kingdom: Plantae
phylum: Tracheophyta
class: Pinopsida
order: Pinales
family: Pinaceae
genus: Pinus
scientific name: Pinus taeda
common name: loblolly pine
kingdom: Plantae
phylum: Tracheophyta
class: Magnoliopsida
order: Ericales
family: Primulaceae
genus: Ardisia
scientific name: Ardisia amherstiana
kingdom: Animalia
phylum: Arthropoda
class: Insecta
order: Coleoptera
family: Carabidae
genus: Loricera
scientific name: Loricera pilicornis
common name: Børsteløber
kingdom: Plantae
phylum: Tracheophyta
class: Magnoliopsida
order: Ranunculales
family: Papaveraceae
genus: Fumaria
====================
_Short problem_.
Copy out every line of the material above without changing a single character.

_Written answer_.
kingdom: Plantae
phylum: Tracheophyta
class: Pinopsida
order: Pinales
family: Pinaceae
genus: Pinus
scientific name: Pinus taeda
common name: loblolly pine
kingdom: Plantae
phylum: Tracheophyta
class: Magnoliopsida
order: Ericales
family: Primulaceae
genus: Ardisia
scientific name: Ardisia amherstiana
kingdom: Animalia
phylum: Arthropoda
class: Insecta
order: Coleoptera
family: Carabidae
genus: Loricera
scientific name: Loricera pilicornis
common name: Børsteløber
kingdom: Plantae
phylum: Tracheophyta
class: Magnoliopsida
order: Ranunculales
family: Papaveraceae
genus: Fumaria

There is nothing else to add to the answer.